▸ TASKS FOR THIS EXERCISE:
(a) In the laptop review excerpt below, what score did the Nitro 5 Spin post on Geekbench 4?
(b) In the laptop review excerpt below, rewrite the part that opens with the words containing "Thanks to its" and closes with "and 11,769 respectively.", substituting "Mozilla Firefox" for "Google Chrome".
(c) Pick up the laptop review excerpt below after its last sentence and keep writing the review.

▸ EXCERPT:
# # # # #
Thanks to its GPU and Oculus VR's Asynchronous Space Warp technology, the Nitro 5 can support an Oculus Rift headset.
Powered by an 8th Gen Intel Core i7-8550U processor with 8GB or RAM, the Nitro 5 Spin can handle its fair share of multitasking. I streamed an episode of Jessica Jones on Netflix with 18 open tabs in Google Chrome while running Windows Defender without experiencing any slowdown.
The system continued to hold its own during our synthetic test with Geekbench 4, where it notched 14,974, topping the 13,798 mainstream gaming average. Armed with their last-gen CPUs, the Inspiron 15 (Core i5-7300U), the 7REX and the Omen 15t (Core i7-7700HQ) didn't stand a chance, posting scores of 10,535, 11,817 and 11,769 respectively.
During the Excel Macro Test, which tasks the notebook with matching 65,000 names and addresses, the Nitro 5 Spin took 1 minute and 25 seconds. It's slower than the 0:59 average and the 7REX 1:00, but somewhat faster than the Inspiron 15's 1:29.
# # # # #
▸ DATASET EXCERPTS:

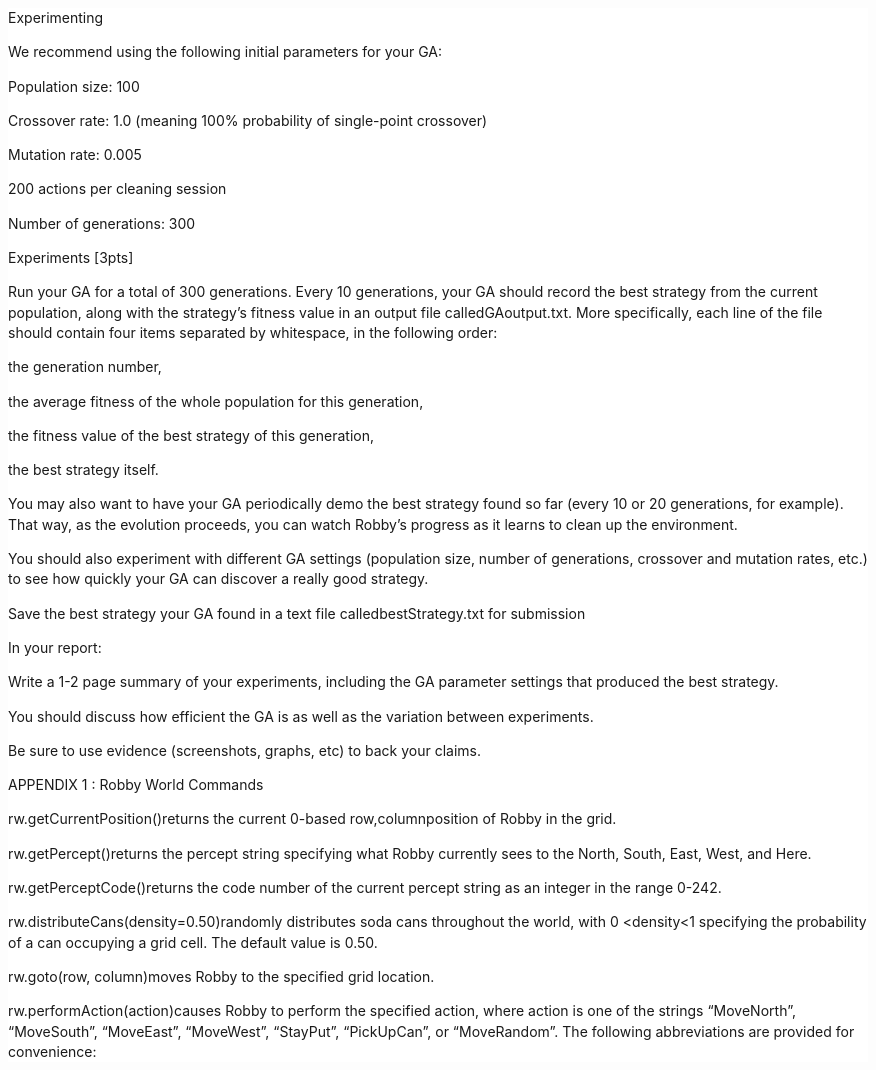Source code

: Experimenting

We recommend using the following initial parameters for your GA:

Population size: 100

Crossover rate: 1.0 (meaning 100% probability of single-point crossover)

Mutation rate: 0.005

200 actions per cleaning session

Number of generations: 300

Experiments [3pts]

Run your GA for a total of 300 generations. Every 10 generations, your GA should record the best strategy from the current population, along with the strategy’s fitness value in an output file called ​GAoutput.txt​. More specifically, each line of the file should contain four items separated by whitespace, in the following order:

the generation number,

the average fitness of the whole population for this generation,

the fitness value of the best strategy of this generation,

the best strategy itself.

You may also want to have your GA periodically demo the best strategy found so far (every 10 or 20 generations, for example). That way, as the evolution proceeds, you can watch Robby’s progress as it learns to clean up the environment.

You should also experiment with different GA settings (population size, number of generations, crossover and mutation rates, etc.) to see how quickly your GA can discover a really good strategy.

Save the best strategy your GA found in a text file called ​bestStrategy.txt ​for submission

In your report:

Write a 1-2 page summary of your experiments, including the GA parameter settings that produced the best strategy.

You should discuss how efficient the GA is as well as the variation between experiments.

Be sure to use evidence (screenshots, graphs, etc) to back your claims.

APPENDIX 1 : Robby World Commands

rw.getCurrentPosition()​returns the current 0-based ​row​, ​column​position of Robby in the grid.

rw.getPercept()​returns the percept string specifying what Robby currently sees to the North, South, East, West, and Here.

rw.getPerceptCode()​returns the code number of the current percept string as an integer in the range 0-242.

rw.distributeCans(​density​=0.50)​randomly distributes soda cans throughout the world, with 0 ​<​​density​​<​1 specifying the probability of a can occupying a grid cell. The default value is 0.50.

rw.goto(​row​, ​column​)​moves Robby to the specified grid location.

rw.performAction(​action​)​causes Robby to perform the specified action, where ​action is one of the strings “MoveNorth”, “MoveSouth”, “MoveEast”, “MoveWest”, “StayPut”, “PickUpCan”, or “MoveRandom”. The following abbreviations are provided for convenience:
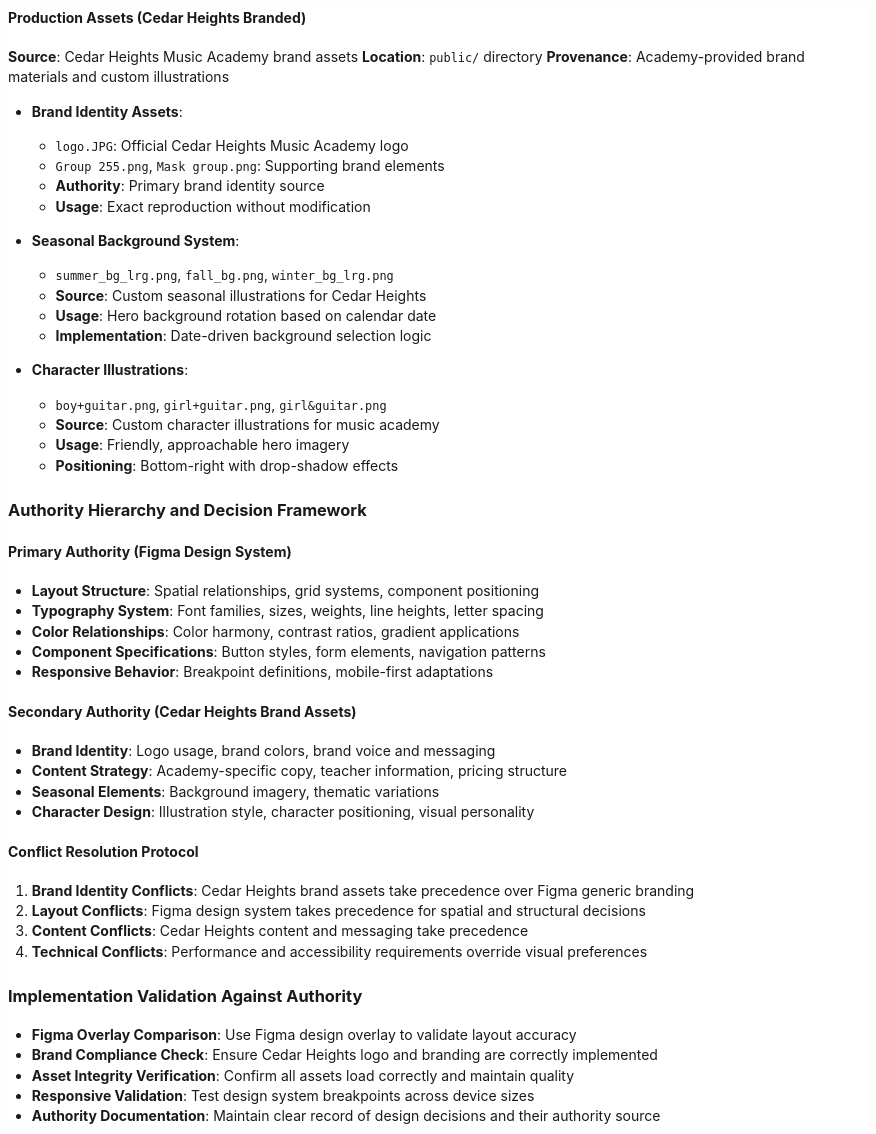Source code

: #### Production Assets (Cedar Heights Branded)
**Source**: Cedar Heights Music Academy brand assets
**Location**: `public/` directory
**Provenance**: Academy-provided brand materials and custom illustrations

- **Brand Identity Assets**:
  - `logo.JPG`: Official Cedar Heights Music Academy logo
  - `Group 255.png`, `Mask group.png`: Supporting brand elements
  - **Authority**: Primary brand identity source
  - **Usage**: Exact reproduction without modification

- **Seasonal Background System**:
  - `summer_bg_lrg.png`, `fall_bg.png`, `winter_bg_lrg.png`
  - **Source**: Custom seasonal illustrations for Cedar Heights
  - **Usage**: Hero background rotation based on calendar date
  - **Implementation**: Date-driven background selection logic

- **Character Illustrations**:
  - `boy+guitar.png`, `girl+guitar.png`, `girl&guitar.png`
  - **Source**: Custom character illustrations for music academy
  - **Usage**: Friendly, approachable hero imagery
  - **Positioning**: Bottom-right with drop-shadow effects

### Authority Hierarchy and Decision Framework

#### Primary Authority (Figma Design System)
- **Layout Structure**: Spatial relationships, grid systems, component positioning
- **Typography System**: Font families, sizes, weights, line heights, letter spacing
- **Color Relationships**: Color harmony, contrast ratios, gradient applications
- **Component Specifications**: Button styles, form elements, navigation patterns
- **Responsive Behavior**: Breakpoint definitions, mobile-first adaptations

#### Secondary Authority (Cedar Heights Brand Assets)
- **Brand Identity**: Logo usage, brand colors, brand voice and messaging
- **Content Strategy**: Academy-specific copy, teacher information, pricing structure
- **Seasonal Elements**: Background imagery, thematic variations
- **Character Design**: Illustration style, character positioning, visual personality

#### Conflict Resolution Protocol
1. **Brand Identity Conflicts**: Cedar Heights brand assets take precedence over Figma generic branding
2. **Layout Conflicts**: Figma design system takes precedence for spatial and structural decisions
3. **Content Conflicts**: Cedar Heights content and messaging take precedence
4. **Technical Conflicts**: Performance and accessibility requirements override visual preferences

### Implementation Validation Against Authority
- **Figma Overlay Comparison**: Use Figma design overlay to validate layout accuracy
- **Brand Compliance Check**: Ensure Cedar Heights logo and branding are correctly implemented
- **Asset Integrity Verification**: Confirm all assets load correctly and maintain quality
- **Responsive Validation**: Test design system breakpoints across device sizes
- **Authority Documentation**: Maintain clear record of design decisions and their authority source
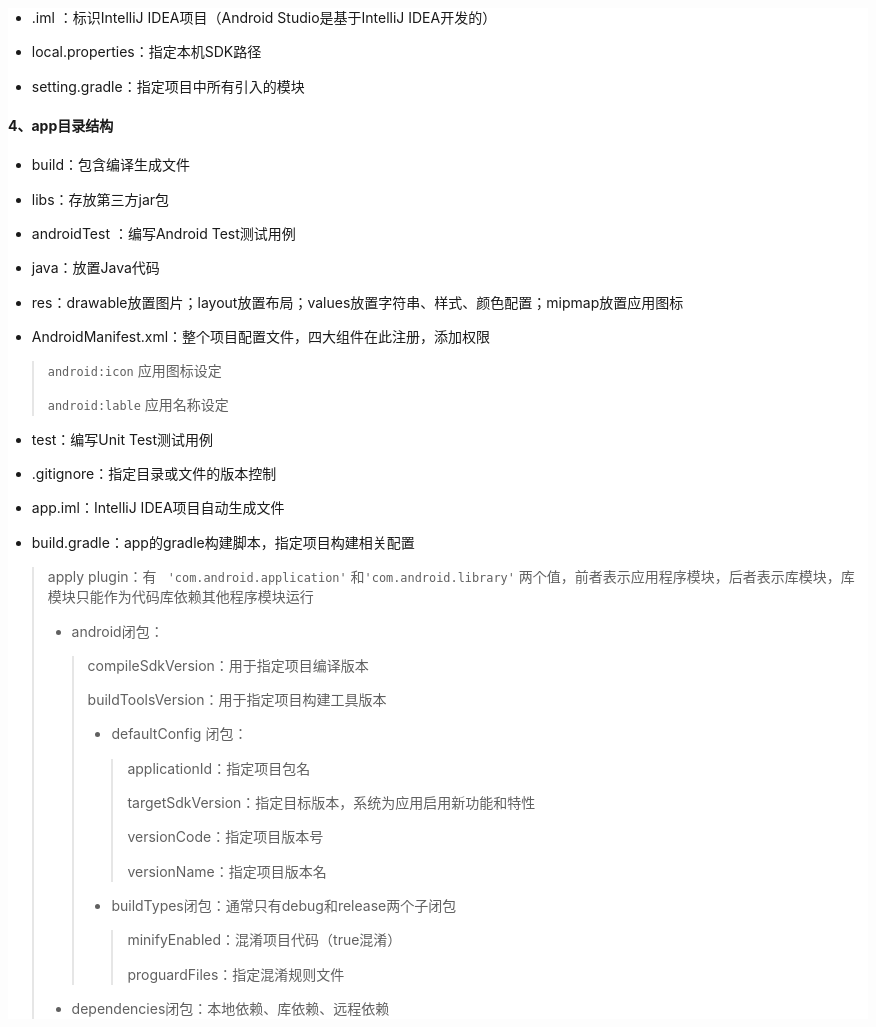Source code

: - .iml ：标识IntelliJ IDEA项目（Android Studio是基于IntelliJ IDEA开发的）

- local.properties：指定本机SDK路径

- setting.gradle：指定项目中所有引入的模块

#### 4、app目录结构

- build：包含编译生成文件

- libs：存放第三方jar包

- androidTest ：编写Android Test测试用例

- java：放置Java代码

- res：drawable放置图片；layout放置布局；values放置字符串、样式、颜色配置；mipmap放置应用图标

- AndroidManifest.xml：整个项目配置文件，四大组件在此注册，添加权限

> `android:icon` 应用图标设定
>
> `android:lable` 应用名称设定

- test：编写Unit Test测试用例

- .gitignore：指定目录或文件的版本控制

- app.iml：IntelliJ IDEA项目自动生成文件

- build.gradle：app的gradle构建脚本，指定项目构建相关配置

> apply plugin：有 ` 'com.android.application'` 和`'com.android.library'` 两个值，前者表示应用程序模块，后者表示库模块，库模块只能作为代码库依赖其他程序模块运行
>
> - android闭包：
>
> > compileSdkVersion：用于指定项目编译版本
> >
> > buildToolsVersion：用于指定项目构建工具版本
> >
> > - defaultConfig 闭包：
> >
> > > applicationId：指定项目包名
> > >
> > > targetSdkVersion：指定目标版本，系统为应用启用新功能和特性
> > >
> > > versionCode：指定项目版本号
> > >
> > > versionName：指定项目版本名
> >
> > - buildTypes闭包：通常只有debug和release两个子闭包
> >
> > > minifyEnabled：混淆项目代码（true混淆）
> > >
> > > proguardFiles：指定混淆规则文件
>
> - dependencies闭包：本地依赖、库依赖、远程依赖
# # # # #
▸ ANSWERS FOR EACH ITEM:
(a) 14,974

(b)
Thanks to its GPU and Oculus VR's Asynchronous Space Warp technology, the Nitro 5 can support an Oculus Rift headset.
Powered by an 8th Gen Intel Core i7-8550U processor with 8GB or RAM, the Nitro 5 Spin can handle its fair share of multitasking. I streamed an episode of Jessica Jones on Netflix with 18 open tabs in Mozilla Firefox while running Windows Defender without experiencing any slowdown.
The system continued to hold its own during our synthetic test with Geekbench 4, where it notched 14,974, topping the 13,798 mainstream gaming average. Armed with their last-gen CPUs, the Inspiron 15 (Core i5-7300U), the 7REX and the Omen 15t (Core i7-7700HQ) didn't stand a chance, posting scores of 10,535, 11,817 and 11,769 respectively.

(c)
On our Handbrake video benchmark, which tests how long it takes to transcode a 4K video to 1080p, the Nitro 5 Spin took 20 minutes and 12 seconds to finish. It's slower than the 14:44 average as well as the 14:11 and the 19:06 posted by the 7REX and the Inspiron 15.
The Nitro 5 Spin's 256GB PCIe SSD took 49 seconds to duplicate 4.97GB of multimedia files for a transfer rate of 103 megabytes per second, which is below the 340.4 MBps average. It's better than the Omen 15t's (1TB 7,200-rpm hard drive) 42.4MBps, but nowhere near as fast as the 7REX (128GB mSATA SSD) and the Inspiron 15 (256GB SSD), which delivered 141.4 and 339 MBps, respectively.
One place where the Nitro 5 Spin shines is battery life. The notebook lasted 7 hours and 8 minutes on our battery test (continuous web surfing over Wi-Fi), beating the 3:11 mainstream gaming average and the 7REX's 3:13. However, the Inspiron 15 lasted a bit longer at 7:15.
Aluminum is lovely to look at and to touch, usually. But all that went out the window after I spent 15 minutes playing Witcher 3. The center of the keyboard and the bottom vents hit 104 and 101 degrees, respectively, which is above our 95-degree comfort threshold. The touchpad measured 88 degrees.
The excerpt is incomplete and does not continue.